Friday, October 14, 2016

I Believe

It is Youngest whom I want most of all to understand. He who has become so wrapped up in the election hysteria, watching debates as intently as I do and keeping up on the news nearly as much. He who wears his Trump T-shirt and enjoys entirely too much the interactions he has while wearing it. The fact that we know he wears it as an ironic statement does almost nothing for my disapproval of his wearing it. And, while I recognize that I am the adult in this relationship, I let him continue to wear it and fight his battles. I will value his political engagement and set aside the rest.

Or maybe I won't.

I won't.

He said to me last night that it is inexcusable that the Trump sexual harassment accusers waited as long as 30 years to speak up. He completely discounts the Jessica Leeds's story about her encounter with Trump on the plane. He can't imagine anyone not speaking up at the time.

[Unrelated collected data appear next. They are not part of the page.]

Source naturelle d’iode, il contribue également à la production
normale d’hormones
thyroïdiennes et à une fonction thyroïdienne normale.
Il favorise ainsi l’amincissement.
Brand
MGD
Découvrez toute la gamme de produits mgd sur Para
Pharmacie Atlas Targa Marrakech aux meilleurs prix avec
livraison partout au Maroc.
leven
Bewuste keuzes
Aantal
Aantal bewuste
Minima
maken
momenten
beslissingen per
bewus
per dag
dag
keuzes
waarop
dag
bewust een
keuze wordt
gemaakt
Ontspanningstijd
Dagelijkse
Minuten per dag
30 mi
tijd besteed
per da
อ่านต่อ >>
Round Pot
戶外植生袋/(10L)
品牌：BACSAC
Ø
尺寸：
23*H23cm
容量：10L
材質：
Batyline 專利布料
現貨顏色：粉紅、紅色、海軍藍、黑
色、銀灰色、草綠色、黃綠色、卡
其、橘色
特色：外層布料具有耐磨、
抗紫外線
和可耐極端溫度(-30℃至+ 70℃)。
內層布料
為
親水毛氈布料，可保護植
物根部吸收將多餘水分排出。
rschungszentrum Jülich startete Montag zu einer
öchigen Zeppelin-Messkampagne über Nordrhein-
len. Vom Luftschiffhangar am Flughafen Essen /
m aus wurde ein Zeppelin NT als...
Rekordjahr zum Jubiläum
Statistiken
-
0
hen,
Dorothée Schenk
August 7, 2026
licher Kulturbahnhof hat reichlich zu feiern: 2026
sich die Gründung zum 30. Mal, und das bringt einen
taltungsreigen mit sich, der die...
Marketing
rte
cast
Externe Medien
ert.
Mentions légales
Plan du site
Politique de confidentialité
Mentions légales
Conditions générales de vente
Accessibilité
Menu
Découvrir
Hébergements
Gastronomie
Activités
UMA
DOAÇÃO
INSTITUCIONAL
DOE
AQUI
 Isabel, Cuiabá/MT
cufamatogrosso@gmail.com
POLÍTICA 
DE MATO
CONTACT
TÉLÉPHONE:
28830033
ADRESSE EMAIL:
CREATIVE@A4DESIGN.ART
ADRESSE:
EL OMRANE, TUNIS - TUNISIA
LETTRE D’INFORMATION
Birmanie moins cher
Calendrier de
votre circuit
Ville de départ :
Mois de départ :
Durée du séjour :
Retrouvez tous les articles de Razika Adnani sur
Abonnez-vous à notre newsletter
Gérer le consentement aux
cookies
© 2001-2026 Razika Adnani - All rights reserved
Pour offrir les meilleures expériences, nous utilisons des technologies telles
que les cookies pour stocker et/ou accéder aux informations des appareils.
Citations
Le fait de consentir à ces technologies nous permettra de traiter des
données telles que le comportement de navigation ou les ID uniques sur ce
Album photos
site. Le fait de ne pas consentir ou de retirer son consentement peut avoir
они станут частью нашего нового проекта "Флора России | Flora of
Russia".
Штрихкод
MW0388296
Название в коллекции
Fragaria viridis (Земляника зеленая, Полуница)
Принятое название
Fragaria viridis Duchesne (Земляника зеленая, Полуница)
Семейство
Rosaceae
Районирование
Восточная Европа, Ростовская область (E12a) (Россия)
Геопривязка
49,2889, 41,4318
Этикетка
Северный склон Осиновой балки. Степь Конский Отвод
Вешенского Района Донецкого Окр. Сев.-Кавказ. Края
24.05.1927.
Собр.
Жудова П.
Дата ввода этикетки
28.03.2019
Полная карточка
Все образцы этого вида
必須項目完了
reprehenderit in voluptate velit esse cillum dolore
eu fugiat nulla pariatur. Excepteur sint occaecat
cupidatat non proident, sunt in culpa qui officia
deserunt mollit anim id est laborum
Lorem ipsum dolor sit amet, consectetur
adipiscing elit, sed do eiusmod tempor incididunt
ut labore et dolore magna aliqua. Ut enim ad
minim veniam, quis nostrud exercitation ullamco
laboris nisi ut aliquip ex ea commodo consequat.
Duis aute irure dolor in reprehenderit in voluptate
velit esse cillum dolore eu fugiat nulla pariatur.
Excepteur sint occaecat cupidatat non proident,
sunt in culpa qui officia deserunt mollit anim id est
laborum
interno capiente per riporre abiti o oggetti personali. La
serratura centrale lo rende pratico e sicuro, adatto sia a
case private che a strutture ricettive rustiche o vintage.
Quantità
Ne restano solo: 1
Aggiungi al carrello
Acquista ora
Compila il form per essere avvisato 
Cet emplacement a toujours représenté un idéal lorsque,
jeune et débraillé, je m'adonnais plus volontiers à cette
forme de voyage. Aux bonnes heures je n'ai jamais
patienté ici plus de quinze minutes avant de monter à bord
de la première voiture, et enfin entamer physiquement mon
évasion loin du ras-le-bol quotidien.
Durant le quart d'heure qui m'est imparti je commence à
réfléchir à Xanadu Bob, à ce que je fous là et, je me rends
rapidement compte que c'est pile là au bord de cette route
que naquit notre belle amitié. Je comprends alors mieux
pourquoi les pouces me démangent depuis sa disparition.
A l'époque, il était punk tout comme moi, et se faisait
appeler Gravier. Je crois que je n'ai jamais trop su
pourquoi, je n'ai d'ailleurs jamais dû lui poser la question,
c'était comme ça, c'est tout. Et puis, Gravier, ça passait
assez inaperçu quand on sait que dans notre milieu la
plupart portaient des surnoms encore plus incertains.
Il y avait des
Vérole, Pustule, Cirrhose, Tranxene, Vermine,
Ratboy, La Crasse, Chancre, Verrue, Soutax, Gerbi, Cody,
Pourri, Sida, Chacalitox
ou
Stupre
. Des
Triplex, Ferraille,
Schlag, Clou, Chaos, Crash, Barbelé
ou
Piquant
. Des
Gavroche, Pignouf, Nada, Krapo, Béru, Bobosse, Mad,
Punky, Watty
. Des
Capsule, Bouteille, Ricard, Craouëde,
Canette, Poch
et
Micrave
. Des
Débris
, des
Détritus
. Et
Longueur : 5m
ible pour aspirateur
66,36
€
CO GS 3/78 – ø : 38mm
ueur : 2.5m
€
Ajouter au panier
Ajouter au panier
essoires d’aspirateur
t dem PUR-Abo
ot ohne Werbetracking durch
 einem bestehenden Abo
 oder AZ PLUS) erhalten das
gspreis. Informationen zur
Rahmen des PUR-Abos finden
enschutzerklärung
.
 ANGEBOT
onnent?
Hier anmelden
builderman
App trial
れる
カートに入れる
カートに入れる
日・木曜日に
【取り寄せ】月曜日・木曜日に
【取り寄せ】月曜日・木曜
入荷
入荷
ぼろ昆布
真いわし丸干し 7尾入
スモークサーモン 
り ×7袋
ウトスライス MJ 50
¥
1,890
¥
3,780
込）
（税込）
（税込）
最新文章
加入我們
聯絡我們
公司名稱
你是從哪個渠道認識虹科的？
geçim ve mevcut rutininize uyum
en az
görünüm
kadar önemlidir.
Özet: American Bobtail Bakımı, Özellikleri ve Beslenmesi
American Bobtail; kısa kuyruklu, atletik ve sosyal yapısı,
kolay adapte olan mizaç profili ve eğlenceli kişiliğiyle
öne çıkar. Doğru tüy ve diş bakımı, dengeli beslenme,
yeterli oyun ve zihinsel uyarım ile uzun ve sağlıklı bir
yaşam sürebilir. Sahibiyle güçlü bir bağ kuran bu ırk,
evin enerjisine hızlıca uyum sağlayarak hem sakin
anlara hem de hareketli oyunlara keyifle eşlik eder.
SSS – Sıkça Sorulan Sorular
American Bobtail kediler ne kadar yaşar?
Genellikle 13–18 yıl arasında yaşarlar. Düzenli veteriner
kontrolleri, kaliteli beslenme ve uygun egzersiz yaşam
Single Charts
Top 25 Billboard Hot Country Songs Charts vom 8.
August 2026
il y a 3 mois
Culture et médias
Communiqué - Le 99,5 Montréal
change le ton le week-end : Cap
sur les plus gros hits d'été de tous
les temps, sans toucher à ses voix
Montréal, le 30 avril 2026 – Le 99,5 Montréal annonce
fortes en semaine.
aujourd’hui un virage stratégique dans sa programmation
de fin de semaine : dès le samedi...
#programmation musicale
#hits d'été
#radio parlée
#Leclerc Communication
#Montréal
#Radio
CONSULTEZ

But I can imagine it. I lived it. For more than a year, more than a decade ago, I was harassed by a man in a position of power. And I did nothing about it as a means of self-preservation. I needed the job. I hated being in the situation I was in, no doubt about it. But I sucked it up. A number of us did. There really felt like there was no recourse.

Ultimately, when he went way too far with another woman, it all came crashing down. And you know what happened to him? Nothing. Sure, corporate sent him for a bit of counseling and he gave up drinking (at least around any employees for awhile). And he continued to run the company. And he continued to make me uncomfortable until I finally had the chance to leave.

Dear Youngest, it happens. The strongest women among us suck it up because we see what happens when we don't. Nothing.

It's time to bin the Trump shirt, honey.